Professor Heather Harrington

Professor Heather Harrington

Research Fellow in the Sciences & Mathematics


I obtained my PhD in 2010 from Imperial College London, and was a postdoc in Theoretical Systems Biology group (2010-2013). In 2013, I joined the Mathematical Institute at the University of Oxford. I teach
Part C Networks, ASO Mathematical Biology.

Research Interests

My research focuses on the problem of reconciling models and data by extracting information about the structure of models and the shape of data. To develop these methods, we combine techniques from a variety of disciplines such as computational algebraic geometry and computational topology, statistics, optimization, network theory, and systems biology.

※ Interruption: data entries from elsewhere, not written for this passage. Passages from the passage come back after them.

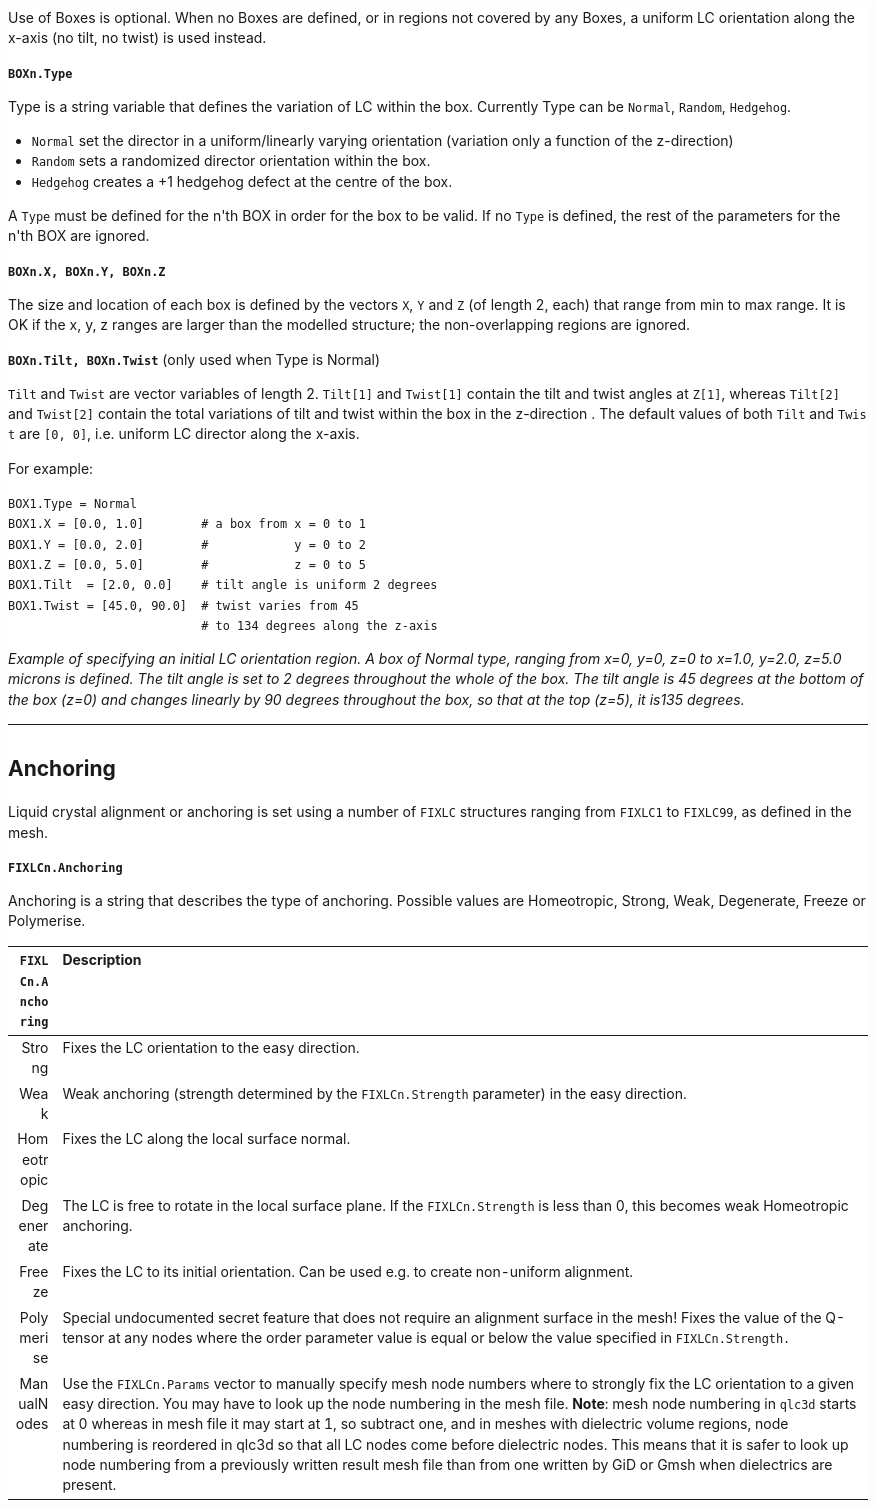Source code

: Use of Boxes is optional. When no Boxes are defined, or in regions not covered by any Boxes, a uniform LC orientation along the x-axis (no tilt, no twist) is used instead. 

**`BOXn.Type`**

Type is a string variable that defines the variation of LC within the box. Currently Type can be `Normal`, `Random`, `Hedgehog`.

* `Normal` set the director in a uniform/linearly varying orientation (variation only a function of the z-direction) 
* `Random` sets a randomized director orientation within the box.
* `Hedgehog` creates a +1 hedgehog defect at the centre of the box.

A `Type` must be defined for the n'th BOX in order for the box to be valid. If no `Type` is defined, the rest of the parameters for the n'th BOX are ignored.

**`BOXn.X, BOXn.Y, BOXn.Z`**

The size and location of each box is defined by the vectors `X`, `Y` and `Z` (of length 2, each) that range from min to max range. It is OK if the x, y, z ranges are larger than the modelled structure; the non-overlapping regions are ignored. 

**`BOXn.Tilt, BOXn.Twist`** (only used when Type is Normal)

`Tilt` and `Twist` are vector variables of length 2. `Tilt[1]` and `Twist[1]` contain the tilt and twist angles at `Z[1]`, whereas `Tilt[2]` and `Twist[2]` contain the total variations of tilt and twist within the box in the z-direction . The default values of both `Tilt` and `Twist` are `[0, 0]`, i.e. uniform LC director along the x-axis.

For example:
```
BOX1.Type = Normal
BOX1.X = [0.0, 1.0]        # a box from x = 0 to 1 
BOX1.Y = [0.0, 2.0]        #            y = 0 to 2
BOX1.Z = [0.0, 5.0]        #            z = 0 to 5
BOX1.Tilt  = [2.0, 0.0]    # tilt angle is uniform 2 degrees
BOX1.Twist = [45.0, 90.0]  # twist varies from 45  
                           # to 134 degrees along the z-axis
```
*Example of specifying an initial LC orientation region. A box of Normal type, ranging from x=0, y=0, z=0 to x=1.0, y=2.0, z=5.0 microns is defined. The tilt angle is set to 2 degrees throughout the whole of the box. The tilt angle is 45 degrees at the bottom of the box (z=0) and changes linearly by 90 degrees throughout the box, so that at the top (z=5), it is135 degrees.*

---
## Anchoring ##
Liquid crystal alignment or anchoring is set using a number of `FIXLC` structures ranging from `FIXLC1` to `FIXLC99`, as defined in the mesh.

**`FIXLCn.Anchoring`**

Anchoring is a string that describes the type of anchoring. Possible values are Homeotropic, Strong, Weak, Degenerate, Freeze or Polymerise.

|`FIXLCn.Anchoring`|Description|
|---:|:---|
|Strong		|Fixes the LC orientation to the easy direction.|
|Weak		|Weak anchoring (strength determined by the `FIXLCn.Strength` parameter) in the easy direction.|
|Homeotropic|Fixes the LC along the local surface normal.|
|Degenerate |The LC is free to rotate in the local surface plane. If the `FIXLCn.Strength` is less than 0, this becomes weak Homeotropic anchoring.|
|Freeze		|Fixes the LC to its initial orientation. Can be used e.g. to create non-uniform alignment.|
|Polymerise	|Special undocumented secret feature that does not require an alignment surface in the mesh! Fixes the value of the Q-tensor at any nodes where the order parameter value is equal or below the value specified in `FIXLCn.Strength.`|
|ManualNodes|Use the `FIXLCn.Params` vector to manually specify mesh node numbers where to strongly fix the LC orientation to a given easy direction. You may have to look up the node numbering in the mesh file. **Note**: mesh node numbering in `qlc3d` starts at 0 whereas in mesh file it may start at 1, so subtract one, and in meshes with dielectric volume regions, node numbering is reordered in qlc3d so that all LC nodes come before dielectric nodes. This means that it is safer to look up node numbering from a previously written result mesh file than from one written by GiD or Gmsh when dielectrics are present.|
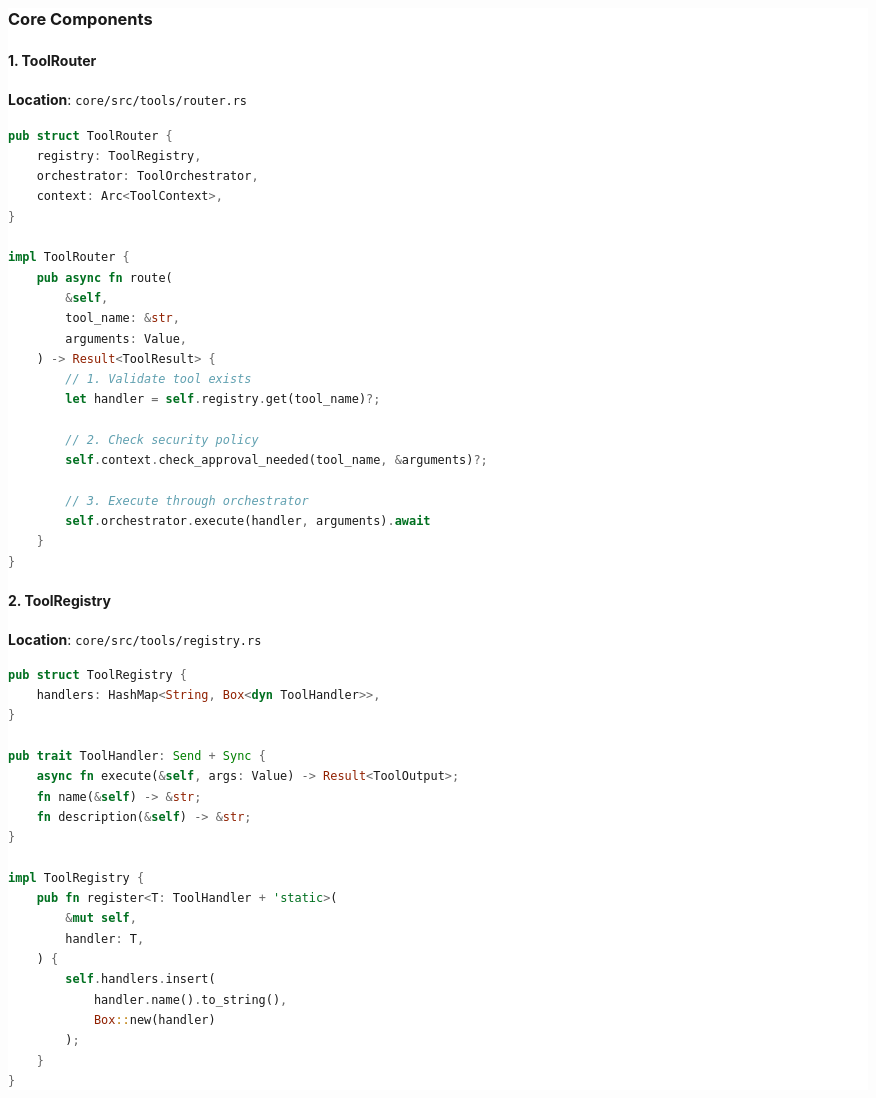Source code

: ### Core Components

#### 1. ToolRouter

**Location**: `core/src/tools/router.rs`

```rust
pub struct ToolRouter {
    registry: ToolRegistry,
    orchestrator: ToolOrchestrator,
    context: Arc<ToolContext>,
}

impl ToolRouter {
    pub async fn route(
        &self,
        tool_name: &str,
        arguments: Value,
    ) -> Result<ToolResult> {
        // 1. Validate tool exists
        let handler = self.registry.get(tool_name)?;
        
        // 2. Check security policy
        self.context.check_approval_needed(tool_name, &arguments)?;
        
        // 3. Execute through orchestrator
        self.orchestrator.execute(handler, arguments).await
    }
}
```

#### 2. ToolRegistry

**Location**: `core/src/tools/registry.rs`

```rust
pub struct ToolRegistry {
    handlers: HashMap<String, Box<dyn ToolHandler>>,
}

pub trait ToolHandler: Send + Sync {
    async fn execute(&self, args: Value) -> Result<ToolOutput>;
    fn name(&self) -> &str;
    fn description(&self) -> &str;
}

impl ToolRegistry {
    pub fn register<T: ToolHandler + 'static>(
        &mut self,
        handler: T,
    ) {
        self.handlers.insert(
            handler.name().to_string(),
            Box::new(handler)
        );
    }
}
```
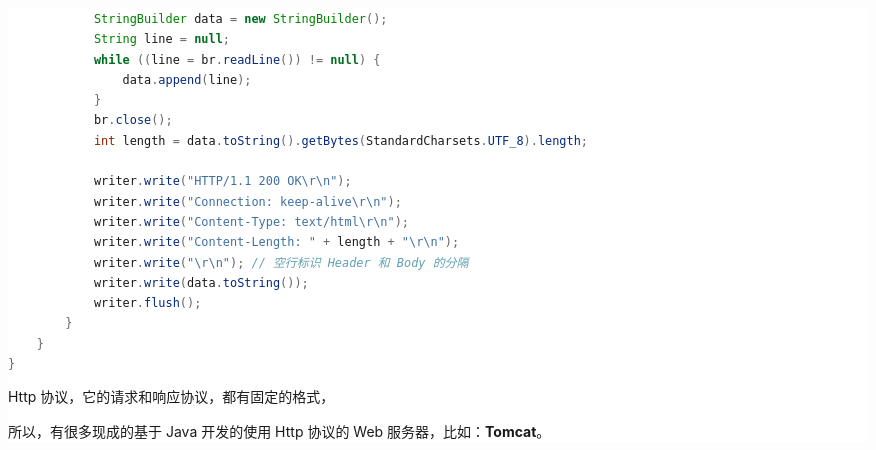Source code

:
 ```java
            StringBuilder data = new StringBuilder();
            String line = null;
            while ((line = br.readLine()) != null) {
                data.append(line);
            }
            br.close();
            int length = data.toString().getBytes(StandardCharsets.UTF_8).length;

            writer.write("HTTP/1.1 200 OK\r\n");
            writer.write("Connection: keep-alive\r\n");
            writer.write("Content-Type: text/html\r\n");
            writer.write("Content-Length: " + length + "\r\n");
            writer.write("\r\n"); // 空行标识 Header 和 Body 的分隔
            writer.write(data.toString());
            writer.flush();
        }
    }
}
```

Http 协议，它的请求和响应协议，都有固定的格式，

所以，有很多现成的基于 Java 开发的使用 Http 协议的 Web 服务器，比如：**Tomcat**。
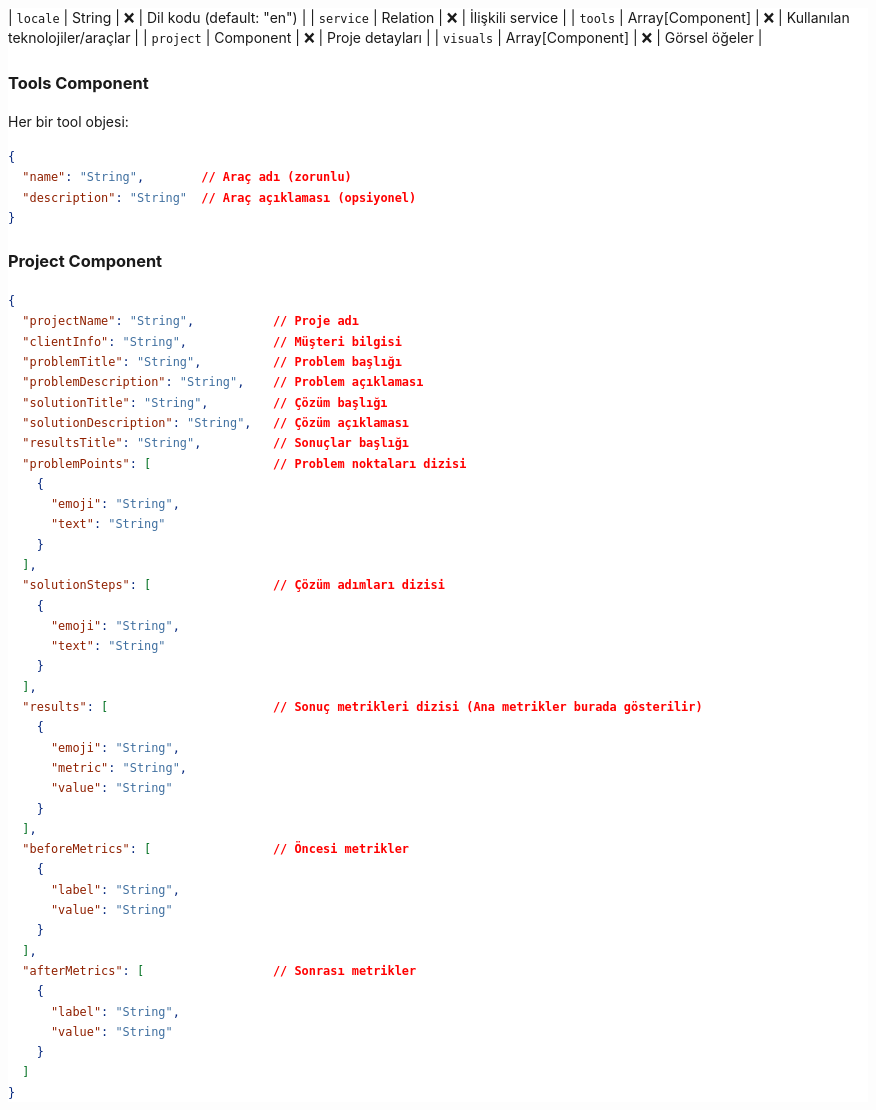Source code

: | `locale` | String | ❌ | Dil kodu (default: "en") |
| `service` | Relation | ❌ | İlişkili service |
| `tools` | Array[Component] | ❌ | Kullanılan teknolojiler/araçlar |
| `project` | Component | ❌ | Proje detayları |
| `visuals` | Array[Component] | ❌ | Görsel öğeler |

### Tools Component

Her bir tool objesi:

```json
{
  "name": "String",        // Araç adı (zorunlu)
  "description": "String"  // Araç açıklaması (opsiyonel)
}
```

### Project Component

```json
{
  "projectName": "String",           // Proje adı
  "clientInfo": "String",            // Müşteri bilgisi
  "problemTitle": "String",          // Problem başlığı
  "problemDescription": "String",    // Problem açıklaması
  "solutionTitle": "String",         // Çözüm başlığı
  "solutionDescription": "String",   // Çözüm açıklaması
  "resultsTitle": "String",          // Sonuçlar başlığı
  "problemPoints": [                 // Problem noktaları dizisi
    {
      "emoji": "String",
      "text": "String"
    }
  ],
  "solutionSteps": [                 // Çözüm adımları dizisi
    {
      "emoji": "String",
      "text": "String"
    }
  ],
  "results": [                       // Sonuç metrikleri dizisi (Ana metrikler burada gösterilir)
    {
      "emoji": "String",
      "metric": "String",
      "value": "String"
    }
  ],
  "beforeMetrics": [                 // Öncesi metrikler
    {
      "label": "String",
      "value": "String"
    }
  ],
  "afterMetrics": [                  // Sonrası metrikler
    {
      "label": "String",
      "value": "String"
    }
  ]
}
```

Keywords: Mathematical modelling, nonlinear algebra and computational topology for applications to data science, systems biology and medicine

I always enjoyed mathematics, but also was curious about medicine. I learned that it is possible to combine mathematics to study biology and medicine in university, and continued these directions, specifically reconciling mathematical models and data. If we can understand how biology works at the genetic/molecular/cellular scale, as well as what goes wrong in disease, then we may be able to use mathematics to help design drug therapies.

Awards and distinctions

  • Royal Society University Research Fellowship, London Mathematical Society Whithead Prize (2018), Adams Prize (2019).

Recent publications

  • Stratifying multiparameter persistent homology. Harrington HA, Otter N, Schenck H, Tillmann U (2019) SIAM J. Appl. Algebra Geometry, 3(3), 439–471.
  • Tensor clustering with algebraic constraints gives interpretable groups of crosstalk mechanisms in breast cancer (2019) Seigal A, Beguerisse-Díaz M, Schoeberl B, Niepel M, Harrington HA. J R Soc Interface, Feb 28;16(151):20180661
  • Roadmap for the computation of persistent homology. Otter N, Porter MA, Tillmann U, Grindrod P, Harrington HA (2017) EPJ Data Science, 6(1) 17.
  • Persistent homology of time-dependent functional networks constructed from coupled time series. Stolz BJ, Harrington HA, Porter MA (2017) Chaos, 27, 047410.
  • Algebraic systems biology: a case study for the Wnt pathway. Gross E, Harrington HA, Rosen Z (2016) Sturmfels B. (2016) Bull Math Biol 78(1):21-51.